In Malibu, Andy Lopez says he knows of at least 6,000 gardeners that grow roses organically. He is a consultant, makes organic compost (enriched with llama manure and rock dusts), has organized a club for organic gardeners called the Invisible Gardeners, and recently published a book, “Organic Pest Control” (The Invisible Gardeners, Los Angeles: 19.95).
He knows there are 6,000 organic rose gardeners out there because he also started an organic gardening bulletin board for home computer users (The Organic Gardening Bulletin Board; call (310) 457-4268 to log on, or (800) 354-9296 for more information).
He looks at organic gardening as a lifestyle. “It’s no quick fix, “ he said, “but, like cooking, you get better at it” as you improve the soil and stay away from chemical fertilizers and sprays.
He feels that high-nitrogen fertilizers are the soil’s worst enemy and uses compost as his basic soil improver and fertilizer, as well as other organic fertilizers, such as alfalfa meal or compost tea (steep a cloth bag full of compost in water for five days). He is convinced that high-nitrogen fertilizers actually attract pests and thinks that “90% of the time, the real problem is nutrition,” the soil needs improving, with compost, naturally.
If pests do appear, his favorite remedy is a homemade soap spray, though his book suggests all sorts of non-chemical controls. He mixes a tablespoon of Dr. Bronner’s Peppermint Soap into a gallon of water and sometimes adds a couple of squirts of Louisiana Tabasco sauce, to make his own concoctions for spraying on all kinds of pests, from aphids to mites. He is especially wary of ants, which tend to bring other pests onto the rose bushes and he uses this spray at the first sign of them.
He prefers to spray late in the day, just as the sun sets, so the spray sits on the leaves as long as possible and doesn’t dry out. He also cautions that on especially hot days, the solution should be less concentrated (or simply wait for a cooler day).

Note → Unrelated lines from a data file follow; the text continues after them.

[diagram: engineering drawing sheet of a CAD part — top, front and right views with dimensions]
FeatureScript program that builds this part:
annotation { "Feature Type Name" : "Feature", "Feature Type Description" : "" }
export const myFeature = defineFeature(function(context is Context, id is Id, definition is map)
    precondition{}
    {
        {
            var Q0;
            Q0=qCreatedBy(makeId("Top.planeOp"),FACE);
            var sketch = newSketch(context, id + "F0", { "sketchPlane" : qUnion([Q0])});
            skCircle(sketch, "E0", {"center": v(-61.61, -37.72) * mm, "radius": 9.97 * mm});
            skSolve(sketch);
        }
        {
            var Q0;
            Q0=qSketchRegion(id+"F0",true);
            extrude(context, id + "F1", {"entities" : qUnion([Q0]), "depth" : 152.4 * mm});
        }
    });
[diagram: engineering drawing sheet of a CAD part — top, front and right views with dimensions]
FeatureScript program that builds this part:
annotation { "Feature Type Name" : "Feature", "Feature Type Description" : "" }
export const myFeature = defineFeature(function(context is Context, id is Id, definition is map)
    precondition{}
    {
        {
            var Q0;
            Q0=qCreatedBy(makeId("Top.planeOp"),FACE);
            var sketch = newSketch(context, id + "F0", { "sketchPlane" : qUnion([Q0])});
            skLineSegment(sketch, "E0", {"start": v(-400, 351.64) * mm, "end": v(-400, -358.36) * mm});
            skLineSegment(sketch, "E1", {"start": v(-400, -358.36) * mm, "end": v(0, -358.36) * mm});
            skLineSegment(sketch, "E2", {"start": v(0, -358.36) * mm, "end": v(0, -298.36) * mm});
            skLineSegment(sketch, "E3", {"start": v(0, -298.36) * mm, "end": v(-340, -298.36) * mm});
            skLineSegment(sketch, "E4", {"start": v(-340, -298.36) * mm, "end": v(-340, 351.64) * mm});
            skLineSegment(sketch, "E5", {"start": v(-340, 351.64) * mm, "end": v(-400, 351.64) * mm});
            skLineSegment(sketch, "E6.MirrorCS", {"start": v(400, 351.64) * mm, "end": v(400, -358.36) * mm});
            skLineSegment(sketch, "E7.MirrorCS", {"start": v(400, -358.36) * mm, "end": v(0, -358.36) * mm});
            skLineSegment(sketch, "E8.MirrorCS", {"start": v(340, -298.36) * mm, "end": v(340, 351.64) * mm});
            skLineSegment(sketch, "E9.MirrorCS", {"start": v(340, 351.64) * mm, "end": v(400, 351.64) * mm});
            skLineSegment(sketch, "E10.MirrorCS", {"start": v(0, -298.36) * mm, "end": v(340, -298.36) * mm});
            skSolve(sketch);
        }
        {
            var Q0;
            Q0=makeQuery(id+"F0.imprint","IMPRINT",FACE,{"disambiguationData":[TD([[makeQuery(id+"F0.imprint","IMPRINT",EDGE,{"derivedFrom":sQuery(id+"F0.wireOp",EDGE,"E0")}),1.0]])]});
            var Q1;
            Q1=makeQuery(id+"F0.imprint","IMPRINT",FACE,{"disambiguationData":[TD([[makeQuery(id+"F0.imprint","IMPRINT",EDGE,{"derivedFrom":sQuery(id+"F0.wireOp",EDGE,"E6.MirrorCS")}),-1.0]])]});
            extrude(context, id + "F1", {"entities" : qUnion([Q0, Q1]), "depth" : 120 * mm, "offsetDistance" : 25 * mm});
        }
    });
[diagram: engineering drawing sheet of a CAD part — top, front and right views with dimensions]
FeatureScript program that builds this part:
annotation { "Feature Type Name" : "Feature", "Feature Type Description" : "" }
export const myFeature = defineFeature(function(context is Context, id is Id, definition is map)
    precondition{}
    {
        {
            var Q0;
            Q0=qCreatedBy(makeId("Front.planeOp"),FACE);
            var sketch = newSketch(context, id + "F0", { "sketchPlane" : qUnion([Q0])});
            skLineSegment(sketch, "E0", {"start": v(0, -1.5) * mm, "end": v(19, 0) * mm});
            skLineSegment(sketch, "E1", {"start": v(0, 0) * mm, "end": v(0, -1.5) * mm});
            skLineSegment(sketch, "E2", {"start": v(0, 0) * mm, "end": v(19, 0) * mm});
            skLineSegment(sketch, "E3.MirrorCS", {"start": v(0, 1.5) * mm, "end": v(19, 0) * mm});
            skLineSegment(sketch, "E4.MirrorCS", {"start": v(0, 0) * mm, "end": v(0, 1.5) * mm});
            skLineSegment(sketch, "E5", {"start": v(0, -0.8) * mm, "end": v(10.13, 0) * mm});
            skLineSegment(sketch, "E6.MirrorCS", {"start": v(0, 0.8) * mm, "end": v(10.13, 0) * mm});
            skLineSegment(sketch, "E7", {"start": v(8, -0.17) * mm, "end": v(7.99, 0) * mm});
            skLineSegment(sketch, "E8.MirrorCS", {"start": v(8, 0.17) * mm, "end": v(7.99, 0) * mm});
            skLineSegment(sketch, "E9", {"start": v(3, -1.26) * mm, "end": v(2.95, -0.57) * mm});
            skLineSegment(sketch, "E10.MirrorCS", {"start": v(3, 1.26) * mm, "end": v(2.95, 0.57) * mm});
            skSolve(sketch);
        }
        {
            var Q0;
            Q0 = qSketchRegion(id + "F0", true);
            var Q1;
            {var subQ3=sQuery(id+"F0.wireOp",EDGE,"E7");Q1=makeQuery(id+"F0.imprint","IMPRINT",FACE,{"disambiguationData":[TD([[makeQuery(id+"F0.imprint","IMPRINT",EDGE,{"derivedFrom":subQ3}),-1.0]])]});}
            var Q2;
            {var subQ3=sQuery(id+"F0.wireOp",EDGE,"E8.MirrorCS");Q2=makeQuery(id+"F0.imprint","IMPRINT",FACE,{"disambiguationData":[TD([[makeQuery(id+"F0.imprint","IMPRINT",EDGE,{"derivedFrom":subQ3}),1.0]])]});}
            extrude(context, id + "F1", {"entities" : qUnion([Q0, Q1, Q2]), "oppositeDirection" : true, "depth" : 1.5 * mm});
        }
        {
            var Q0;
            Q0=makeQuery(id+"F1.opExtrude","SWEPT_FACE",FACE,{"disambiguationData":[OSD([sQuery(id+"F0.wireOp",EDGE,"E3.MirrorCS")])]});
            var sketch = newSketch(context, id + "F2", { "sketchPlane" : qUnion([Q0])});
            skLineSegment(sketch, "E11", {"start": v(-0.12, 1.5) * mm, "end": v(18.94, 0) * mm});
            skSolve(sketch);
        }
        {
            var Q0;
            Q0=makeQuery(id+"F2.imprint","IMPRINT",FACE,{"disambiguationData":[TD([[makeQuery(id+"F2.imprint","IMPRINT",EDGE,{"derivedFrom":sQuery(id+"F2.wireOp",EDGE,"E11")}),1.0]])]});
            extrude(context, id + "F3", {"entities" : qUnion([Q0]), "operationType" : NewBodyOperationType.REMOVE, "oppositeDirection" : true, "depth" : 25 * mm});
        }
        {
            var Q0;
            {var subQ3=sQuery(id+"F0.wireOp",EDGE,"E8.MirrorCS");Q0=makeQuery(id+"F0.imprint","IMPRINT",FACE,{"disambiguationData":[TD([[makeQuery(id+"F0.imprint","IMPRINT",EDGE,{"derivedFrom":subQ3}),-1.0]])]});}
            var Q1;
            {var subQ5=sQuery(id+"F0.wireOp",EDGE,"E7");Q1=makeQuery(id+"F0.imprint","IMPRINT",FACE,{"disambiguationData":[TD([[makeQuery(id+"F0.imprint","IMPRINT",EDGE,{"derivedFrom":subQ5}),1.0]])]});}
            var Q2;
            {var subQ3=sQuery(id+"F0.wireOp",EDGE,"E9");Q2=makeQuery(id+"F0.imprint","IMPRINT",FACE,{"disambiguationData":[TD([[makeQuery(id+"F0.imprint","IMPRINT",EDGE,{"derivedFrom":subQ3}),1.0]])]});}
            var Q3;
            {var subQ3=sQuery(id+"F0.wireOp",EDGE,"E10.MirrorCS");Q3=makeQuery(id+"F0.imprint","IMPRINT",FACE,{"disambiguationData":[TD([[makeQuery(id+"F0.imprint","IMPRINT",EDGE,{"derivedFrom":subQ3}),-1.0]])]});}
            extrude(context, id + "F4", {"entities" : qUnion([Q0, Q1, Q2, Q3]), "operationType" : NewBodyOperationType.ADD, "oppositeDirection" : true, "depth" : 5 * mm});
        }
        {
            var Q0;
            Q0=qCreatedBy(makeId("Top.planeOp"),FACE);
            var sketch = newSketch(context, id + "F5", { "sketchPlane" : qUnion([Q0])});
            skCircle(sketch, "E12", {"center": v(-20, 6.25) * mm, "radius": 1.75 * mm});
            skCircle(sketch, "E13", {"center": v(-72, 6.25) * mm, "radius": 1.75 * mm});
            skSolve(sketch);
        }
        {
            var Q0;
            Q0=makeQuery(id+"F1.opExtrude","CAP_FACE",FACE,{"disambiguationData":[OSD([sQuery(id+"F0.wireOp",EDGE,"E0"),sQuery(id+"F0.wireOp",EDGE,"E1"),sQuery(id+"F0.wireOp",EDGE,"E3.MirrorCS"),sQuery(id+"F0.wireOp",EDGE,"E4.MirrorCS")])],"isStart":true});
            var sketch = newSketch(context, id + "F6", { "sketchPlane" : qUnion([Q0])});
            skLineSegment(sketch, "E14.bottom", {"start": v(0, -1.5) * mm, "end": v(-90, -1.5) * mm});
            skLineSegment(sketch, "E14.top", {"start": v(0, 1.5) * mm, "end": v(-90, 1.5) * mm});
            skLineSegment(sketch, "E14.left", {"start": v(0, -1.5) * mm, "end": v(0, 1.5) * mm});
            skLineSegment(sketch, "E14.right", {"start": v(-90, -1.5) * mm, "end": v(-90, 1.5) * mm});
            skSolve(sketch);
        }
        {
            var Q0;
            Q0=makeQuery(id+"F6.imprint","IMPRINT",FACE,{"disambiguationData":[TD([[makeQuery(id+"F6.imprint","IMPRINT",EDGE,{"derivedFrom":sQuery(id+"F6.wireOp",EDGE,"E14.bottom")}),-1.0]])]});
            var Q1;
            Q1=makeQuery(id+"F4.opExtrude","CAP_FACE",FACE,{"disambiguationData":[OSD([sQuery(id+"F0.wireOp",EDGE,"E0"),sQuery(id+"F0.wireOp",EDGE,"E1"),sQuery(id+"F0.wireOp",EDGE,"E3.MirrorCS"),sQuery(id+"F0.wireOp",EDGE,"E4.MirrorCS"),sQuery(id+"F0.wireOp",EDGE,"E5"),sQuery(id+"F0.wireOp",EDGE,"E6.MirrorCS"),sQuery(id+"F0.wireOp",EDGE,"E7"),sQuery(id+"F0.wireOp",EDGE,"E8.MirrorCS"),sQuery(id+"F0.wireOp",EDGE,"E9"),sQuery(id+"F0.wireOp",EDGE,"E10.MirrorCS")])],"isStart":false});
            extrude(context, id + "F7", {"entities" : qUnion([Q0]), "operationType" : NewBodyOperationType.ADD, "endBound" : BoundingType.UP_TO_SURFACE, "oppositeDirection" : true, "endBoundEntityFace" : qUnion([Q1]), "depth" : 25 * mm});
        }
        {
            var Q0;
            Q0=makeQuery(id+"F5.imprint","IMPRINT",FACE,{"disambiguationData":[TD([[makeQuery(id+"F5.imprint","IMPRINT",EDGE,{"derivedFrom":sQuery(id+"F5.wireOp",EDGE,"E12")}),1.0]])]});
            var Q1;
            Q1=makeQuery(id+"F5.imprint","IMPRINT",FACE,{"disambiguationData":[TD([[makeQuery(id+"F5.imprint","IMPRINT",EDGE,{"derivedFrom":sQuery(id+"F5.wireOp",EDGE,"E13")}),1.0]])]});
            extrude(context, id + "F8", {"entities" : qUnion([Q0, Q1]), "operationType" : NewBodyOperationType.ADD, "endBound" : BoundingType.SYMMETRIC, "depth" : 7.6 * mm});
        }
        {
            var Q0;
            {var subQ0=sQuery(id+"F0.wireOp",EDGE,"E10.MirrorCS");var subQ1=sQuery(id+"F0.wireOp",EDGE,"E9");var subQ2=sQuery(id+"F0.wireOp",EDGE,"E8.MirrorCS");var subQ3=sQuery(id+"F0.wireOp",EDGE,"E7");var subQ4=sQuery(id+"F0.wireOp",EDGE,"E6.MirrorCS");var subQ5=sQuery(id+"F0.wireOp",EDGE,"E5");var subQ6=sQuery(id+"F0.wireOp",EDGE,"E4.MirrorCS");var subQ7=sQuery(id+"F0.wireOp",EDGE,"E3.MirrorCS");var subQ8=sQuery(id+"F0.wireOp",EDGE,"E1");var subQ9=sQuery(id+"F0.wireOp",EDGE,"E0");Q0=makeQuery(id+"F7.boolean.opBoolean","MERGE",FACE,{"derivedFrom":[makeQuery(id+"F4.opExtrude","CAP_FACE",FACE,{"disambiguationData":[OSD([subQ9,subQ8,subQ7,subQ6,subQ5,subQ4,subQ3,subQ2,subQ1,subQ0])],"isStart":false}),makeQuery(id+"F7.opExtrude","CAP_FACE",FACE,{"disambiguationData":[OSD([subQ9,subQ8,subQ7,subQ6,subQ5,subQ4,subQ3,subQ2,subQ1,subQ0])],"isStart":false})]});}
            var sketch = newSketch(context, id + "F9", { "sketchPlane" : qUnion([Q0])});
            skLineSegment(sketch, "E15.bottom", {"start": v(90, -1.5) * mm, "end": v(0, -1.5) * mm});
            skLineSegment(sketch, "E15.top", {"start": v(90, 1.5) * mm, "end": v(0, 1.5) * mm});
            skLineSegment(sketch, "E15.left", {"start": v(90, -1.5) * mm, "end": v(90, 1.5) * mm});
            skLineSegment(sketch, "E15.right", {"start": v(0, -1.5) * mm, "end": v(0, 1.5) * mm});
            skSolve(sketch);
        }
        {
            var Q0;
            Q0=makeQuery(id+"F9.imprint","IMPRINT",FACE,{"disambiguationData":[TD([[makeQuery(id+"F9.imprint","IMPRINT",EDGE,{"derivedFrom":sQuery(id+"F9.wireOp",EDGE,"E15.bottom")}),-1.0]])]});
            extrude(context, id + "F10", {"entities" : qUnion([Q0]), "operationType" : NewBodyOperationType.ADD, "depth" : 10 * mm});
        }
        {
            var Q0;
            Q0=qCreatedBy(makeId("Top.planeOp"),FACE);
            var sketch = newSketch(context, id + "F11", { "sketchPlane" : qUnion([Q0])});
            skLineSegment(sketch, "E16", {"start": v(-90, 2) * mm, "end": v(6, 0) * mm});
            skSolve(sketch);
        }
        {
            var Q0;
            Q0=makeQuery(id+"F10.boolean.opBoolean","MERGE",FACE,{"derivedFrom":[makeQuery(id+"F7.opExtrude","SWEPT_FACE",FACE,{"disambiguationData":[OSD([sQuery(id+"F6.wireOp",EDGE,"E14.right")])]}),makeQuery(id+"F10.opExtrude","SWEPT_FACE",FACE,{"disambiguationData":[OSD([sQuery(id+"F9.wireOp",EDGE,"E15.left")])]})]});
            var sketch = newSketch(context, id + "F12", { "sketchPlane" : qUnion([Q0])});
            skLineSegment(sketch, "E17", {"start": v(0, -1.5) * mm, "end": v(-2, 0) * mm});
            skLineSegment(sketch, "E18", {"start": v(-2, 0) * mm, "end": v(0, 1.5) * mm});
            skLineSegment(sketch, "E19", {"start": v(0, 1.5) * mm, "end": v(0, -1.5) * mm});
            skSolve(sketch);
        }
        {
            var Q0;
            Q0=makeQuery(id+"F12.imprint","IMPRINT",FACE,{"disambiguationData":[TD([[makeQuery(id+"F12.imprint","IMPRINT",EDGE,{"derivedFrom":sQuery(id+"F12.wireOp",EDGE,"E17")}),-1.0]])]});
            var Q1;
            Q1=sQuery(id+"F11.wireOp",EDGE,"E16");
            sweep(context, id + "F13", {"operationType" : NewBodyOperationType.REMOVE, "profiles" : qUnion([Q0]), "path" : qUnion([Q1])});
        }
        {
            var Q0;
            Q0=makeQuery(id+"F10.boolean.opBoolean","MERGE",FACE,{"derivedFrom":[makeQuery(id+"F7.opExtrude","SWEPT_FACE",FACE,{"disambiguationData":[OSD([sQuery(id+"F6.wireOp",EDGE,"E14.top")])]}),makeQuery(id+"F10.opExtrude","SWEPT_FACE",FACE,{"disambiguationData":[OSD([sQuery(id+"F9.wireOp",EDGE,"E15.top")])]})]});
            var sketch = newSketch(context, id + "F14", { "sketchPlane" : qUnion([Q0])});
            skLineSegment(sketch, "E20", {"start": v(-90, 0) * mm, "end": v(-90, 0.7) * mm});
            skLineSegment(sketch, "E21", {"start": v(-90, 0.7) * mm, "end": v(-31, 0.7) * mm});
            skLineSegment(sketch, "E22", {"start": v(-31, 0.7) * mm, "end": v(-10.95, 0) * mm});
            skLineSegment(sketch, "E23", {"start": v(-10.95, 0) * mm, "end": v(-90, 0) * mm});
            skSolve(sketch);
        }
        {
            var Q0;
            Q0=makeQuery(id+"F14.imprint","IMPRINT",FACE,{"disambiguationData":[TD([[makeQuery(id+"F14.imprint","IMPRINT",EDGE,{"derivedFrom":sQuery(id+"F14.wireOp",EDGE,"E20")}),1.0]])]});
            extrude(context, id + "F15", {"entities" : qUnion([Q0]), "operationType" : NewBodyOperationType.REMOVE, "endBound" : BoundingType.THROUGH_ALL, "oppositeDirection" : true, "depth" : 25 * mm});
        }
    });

“You do have to be diligent,” he said. “You can’t just ignore the garden until a pest or disease is out of control, and then try an remedy it.”
In his Altadena garden, Tom Carruth, horticulturist at Weeks Wholesale Roses, has discovered some help for pests and diseases, though he confesses to not taking the totally organic approach.
He has some interesting suggestions for rose diseases. By watering early in the morning, he manages to wash off powdery mildew before it has a chance to form. It grows in the dew of morning but can’t stand being totally wet.
By watering early in the day, he avoids black spot, which is caused by foliage being too wet, or the air too humid. He makes sure that rose bushes have plenty of air circulating around them so the leaves stay fresh and dry later in the day.
“Those of us from the East Coast learned not to wet the foliage on roses,” he said, “but that’s not the case in California. Wetting the foliage early in the day actually helps.”
He suggests a dormant spray for rust and downy mildew (a terrible misnomer for there is nothing “downy” about this disease that disfigures leaves and stems with dark purplish blotches). Dormant sprays, containing zinc or copper, are applied when the roses are leafless in winter and they head off diseases, cutting them by 90%.
For common pests, he has found that placing his sprinklers so to they spray up on the undersides of leaves, has dramatically reduced the microscopic web-forming spider mites. “They easily drown,” he explains. Aphids are as easily dispatched (just wash or rub them off) though he hasn’t found a way to battle summer’s thrips, which damage flower petals.
Carruth thinks that the secret to using less or no chemicals in the rose garden is to plan ahead, be persistent and “learn to deal with the fact that everything’s not going to be perfect,” which is probably as nature intended.